Requirement: For each line in the material below that holds "Ronnelli", copy that line.

Record extracts:
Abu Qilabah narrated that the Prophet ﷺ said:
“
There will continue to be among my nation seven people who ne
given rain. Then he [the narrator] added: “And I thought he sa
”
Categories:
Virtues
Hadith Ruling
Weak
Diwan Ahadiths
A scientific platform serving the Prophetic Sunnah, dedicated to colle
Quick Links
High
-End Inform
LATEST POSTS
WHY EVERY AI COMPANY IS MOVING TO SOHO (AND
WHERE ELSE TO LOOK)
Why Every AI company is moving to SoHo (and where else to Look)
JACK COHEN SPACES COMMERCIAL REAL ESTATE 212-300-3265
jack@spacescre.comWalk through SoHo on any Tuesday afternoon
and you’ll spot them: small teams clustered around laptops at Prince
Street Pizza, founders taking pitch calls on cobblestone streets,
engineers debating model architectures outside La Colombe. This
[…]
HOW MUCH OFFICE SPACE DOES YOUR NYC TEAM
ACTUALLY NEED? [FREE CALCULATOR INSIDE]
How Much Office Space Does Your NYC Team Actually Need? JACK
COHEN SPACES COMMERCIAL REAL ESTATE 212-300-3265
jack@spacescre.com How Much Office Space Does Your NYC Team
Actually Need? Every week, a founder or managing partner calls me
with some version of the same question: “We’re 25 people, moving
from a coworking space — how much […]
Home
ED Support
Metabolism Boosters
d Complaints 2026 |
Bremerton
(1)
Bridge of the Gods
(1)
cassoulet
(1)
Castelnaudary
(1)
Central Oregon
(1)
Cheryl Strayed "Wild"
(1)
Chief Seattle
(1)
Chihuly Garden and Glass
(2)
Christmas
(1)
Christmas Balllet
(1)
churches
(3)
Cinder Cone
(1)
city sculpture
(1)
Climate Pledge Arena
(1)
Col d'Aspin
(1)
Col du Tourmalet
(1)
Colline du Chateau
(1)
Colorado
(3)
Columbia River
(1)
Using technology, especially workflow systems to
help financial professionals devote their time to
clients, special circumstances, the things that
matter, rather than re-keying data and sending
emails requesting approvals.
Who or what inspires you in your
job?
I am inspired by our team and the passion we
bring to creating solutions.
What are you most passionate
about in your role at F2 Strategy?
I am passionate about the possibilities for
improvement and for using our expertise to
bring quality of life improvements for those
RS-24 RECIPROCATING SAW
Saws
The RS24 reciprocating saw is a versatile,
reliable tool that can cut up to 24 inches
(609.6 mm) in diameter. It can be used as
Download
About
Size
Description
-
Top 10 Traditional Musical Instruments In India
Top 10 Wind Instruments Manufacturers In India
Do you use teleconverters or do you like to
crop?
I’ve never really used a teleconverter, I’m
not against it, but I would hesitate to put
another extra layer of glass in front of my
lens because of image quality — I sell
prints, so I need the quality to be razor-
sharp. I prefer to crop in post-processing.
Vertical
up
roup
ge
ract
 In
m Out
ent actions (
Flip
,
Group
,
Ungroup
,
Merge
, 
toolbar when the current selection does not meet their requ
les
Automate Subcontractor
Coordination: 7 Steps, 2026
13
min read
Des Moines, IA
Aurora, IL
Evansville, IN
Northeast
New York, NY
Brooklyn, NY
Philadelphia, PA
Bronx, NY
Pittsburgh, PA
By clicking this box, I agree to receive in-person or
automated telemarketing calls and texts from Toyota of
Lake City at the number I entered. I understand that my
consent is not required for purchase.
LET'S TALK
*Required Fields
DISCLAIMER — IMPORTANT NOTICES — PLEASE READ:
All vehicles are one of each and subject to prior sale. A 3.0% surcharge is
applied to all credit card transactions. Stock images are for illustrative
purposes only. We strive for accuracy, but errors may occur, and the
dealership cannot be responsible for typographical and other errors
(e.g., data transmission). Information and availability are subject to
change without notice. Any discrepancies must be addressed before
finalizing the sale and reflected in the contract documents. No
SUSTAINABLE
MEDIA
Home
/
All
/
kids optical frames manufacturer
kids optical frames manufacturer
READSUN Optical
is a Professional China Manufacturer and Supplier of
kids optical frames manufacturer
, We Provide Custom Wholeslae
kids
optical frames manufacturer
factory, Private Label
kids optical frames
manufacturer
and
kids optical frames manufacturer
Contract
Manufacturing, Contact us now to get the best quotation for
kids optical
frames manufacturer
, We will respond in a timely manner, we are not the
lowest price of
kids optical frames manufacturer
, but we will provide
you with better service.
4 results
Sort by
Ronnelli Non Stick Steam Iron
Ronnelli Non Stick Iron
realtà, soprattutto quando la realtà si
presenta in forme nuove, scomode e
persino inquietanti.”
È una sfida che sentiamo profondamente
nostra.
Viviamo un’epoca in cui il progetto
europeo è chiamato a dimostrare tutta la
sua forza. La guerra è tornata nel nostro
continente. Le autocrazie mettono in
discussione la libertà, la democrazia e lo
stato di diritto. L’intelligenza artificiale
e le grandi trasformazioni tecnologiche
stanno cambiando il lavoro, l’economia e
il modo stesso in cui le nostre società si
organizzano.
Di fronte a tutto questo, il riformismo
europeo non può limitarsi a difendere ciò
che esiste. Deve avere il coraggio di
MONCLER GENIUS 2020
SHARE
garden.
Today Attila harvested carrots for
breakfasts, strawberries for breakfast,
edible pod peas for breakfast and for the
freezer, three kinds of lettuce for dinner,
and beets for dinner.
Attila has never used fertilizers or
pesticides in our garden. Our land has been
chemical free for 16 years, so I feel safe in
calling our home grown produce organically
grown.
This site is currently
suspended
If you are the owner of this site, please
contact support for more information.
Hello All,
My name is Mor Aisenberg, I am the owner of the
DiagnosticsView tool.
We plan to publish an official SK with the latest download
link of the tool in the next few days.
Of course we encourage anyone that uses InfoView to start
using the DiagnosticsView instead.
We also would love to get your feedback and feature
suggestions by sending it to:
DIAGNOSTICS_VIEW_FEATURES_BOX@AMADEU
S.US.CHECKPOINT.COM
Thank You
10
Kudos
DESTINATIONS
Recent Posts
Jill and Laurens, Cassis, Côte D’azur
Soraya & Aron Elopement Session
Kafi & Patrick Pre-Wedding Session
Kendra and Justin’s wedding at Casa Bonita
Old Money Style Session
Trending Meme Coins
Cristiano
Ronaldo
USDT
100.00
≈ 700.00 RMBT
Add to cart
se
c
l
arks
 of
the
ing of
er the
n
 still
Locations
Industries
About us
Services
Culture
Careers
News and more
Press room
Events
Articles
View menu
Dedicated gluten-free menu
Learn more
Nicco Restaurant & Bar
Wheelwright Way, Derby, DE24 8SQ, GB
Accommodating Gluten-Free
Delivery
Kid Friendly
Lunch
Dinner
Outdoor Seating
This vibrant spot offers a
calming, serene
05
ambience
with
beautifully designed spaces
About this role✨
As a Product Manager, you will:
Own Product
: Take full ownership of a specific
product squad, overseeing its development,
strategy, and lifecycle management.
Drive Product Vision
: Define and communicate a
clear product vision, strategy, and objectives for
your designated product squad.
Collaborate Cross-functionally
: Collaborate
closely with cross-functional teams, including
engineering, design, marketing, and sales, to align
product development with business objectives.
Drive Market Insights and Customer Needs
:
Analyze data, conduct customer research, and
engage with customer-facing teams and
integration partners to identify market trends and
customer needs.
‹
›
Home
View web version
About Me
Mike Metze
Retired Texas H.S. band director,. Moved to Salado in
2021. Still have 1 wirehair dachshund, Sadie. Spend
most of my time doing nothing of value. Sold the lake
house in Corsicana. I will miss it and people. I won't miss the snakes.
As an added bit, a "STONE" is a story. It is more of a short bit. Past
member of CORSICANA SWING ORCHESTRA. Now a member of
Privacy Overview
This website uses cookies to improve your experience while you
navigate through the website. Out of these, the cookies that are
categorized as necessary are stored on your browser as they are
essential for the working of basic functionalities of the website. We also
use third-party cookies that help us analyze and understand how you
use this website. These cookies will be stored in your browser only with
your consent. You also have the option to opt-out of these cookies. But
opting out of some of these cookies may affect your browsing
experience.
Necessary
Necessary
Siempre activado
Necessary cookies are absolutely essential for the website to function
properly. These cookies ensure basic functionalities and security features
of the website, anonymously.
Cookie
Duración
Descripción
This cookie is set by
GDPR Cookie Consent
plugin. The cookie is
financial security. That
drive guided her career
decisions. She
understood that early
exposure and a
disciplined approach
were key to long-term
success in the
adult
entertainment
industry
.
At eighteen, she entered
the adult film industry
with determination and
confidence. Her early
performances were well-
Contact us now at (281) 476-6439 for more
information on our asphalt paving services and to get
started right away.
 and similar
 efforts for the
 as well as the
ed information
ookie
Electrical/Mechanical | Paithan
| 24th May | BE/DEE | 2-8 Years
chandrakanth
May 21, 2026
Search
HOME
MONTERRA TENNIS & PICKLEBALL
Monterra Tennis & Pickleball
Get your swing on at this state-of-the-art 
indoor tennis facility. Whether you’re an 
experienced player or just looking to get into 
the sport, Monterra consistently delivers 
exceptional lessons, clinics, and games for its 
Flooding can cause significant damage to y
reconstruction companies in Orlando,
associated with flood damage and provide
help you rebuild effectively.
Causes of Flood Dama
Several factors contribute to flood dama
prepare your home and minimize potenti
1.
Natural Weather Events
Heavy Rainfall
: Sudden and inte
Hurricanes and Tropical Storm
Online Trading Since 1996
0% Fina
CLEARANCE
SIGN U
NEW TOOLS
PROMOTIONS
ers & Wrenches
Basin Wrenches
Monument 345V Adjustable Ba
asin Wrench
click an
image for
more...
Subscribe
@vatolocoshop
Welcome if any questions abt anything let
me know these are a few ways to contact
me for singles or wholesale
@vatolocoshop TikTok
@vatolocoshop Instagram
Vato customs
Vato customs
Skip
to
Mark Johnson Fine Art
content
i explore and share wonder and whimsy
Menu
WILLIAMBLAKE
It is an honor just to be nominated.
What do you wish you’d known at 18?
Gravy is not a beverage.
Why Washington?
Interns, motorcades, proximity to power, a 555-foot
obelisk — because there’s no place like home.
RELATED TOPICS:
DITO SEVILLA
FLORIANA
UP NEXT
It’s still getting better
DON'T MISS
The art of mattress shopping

Solution to this task:
Ronnelli Non Stick Steam Iron
Ronnelli Non Stick Iron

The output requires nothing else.